I then added the remaining ingredients to make the dressing.  I did add a bit of balsamic vinegar as well as my favorite ingedient recently..roasted garlic!  I let the mixture sit for the requested 30 minutes.


I bought mozzarella instead of burrata for the caprese.  I also served with a few slices of french baguette (not pictured).

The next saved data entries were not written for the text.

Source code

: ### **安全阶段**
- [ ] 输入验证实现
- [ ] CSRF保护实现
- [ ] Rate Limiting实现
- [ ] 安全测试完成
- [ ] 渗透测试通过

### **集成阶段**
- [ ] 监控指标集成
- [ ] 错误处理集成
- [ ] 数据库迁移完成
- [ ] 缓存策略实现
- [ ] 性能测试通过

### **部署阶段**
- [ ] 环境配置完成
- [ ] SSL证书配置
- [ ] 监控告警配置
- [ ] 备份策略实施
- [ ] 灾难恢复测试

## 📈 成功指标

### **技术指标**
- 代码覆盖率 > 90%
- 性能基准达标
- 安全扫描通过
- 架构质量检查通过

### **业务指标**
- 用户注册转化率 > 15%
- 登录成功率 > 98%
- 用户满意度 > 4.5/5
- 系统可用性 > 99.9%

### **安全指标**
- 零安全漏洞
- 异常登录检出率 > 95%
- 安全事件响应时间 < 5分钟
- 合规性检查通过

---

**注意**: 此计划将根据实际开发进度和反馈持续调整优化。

This wasn't as quick of a meal that I had hoped but was well worth the wait!  I highly suggest a turn at this salad while we are in heirloom tomato season!

Recipe below:
Ingredients

4 large heirloom tomatoes (about 2 1/2 pounds) or 4 to 5 large plum tomatoes
fleur de sel or coarse kosher salt
Freshly ground black pepper
1 teaspoon dried oregano
1/4 cup torn fresh basil leaves plus additional whole leaves for garnish
1/4 cup extra-virgin olive oil
4 (2.5-ounce) rounds burrata cheese

Preparation

Cut tomatoes into wedges and place in large bowl. Sprinkle with fleur de sel and pepper. Crush oregano between palms to release flavor; add to tomatoes. Add 1/4 cup basil and olive oil and mix well. Let stand at room temperature at least 30 minutes and up to 1 hour, stirring occasionally.
Place 1 burrata cheese round in center of each plate. Fan tomatoes around cheese, dividing equally. Drizzle with dressing from bowl. Garnish with additional basil leaves and serve.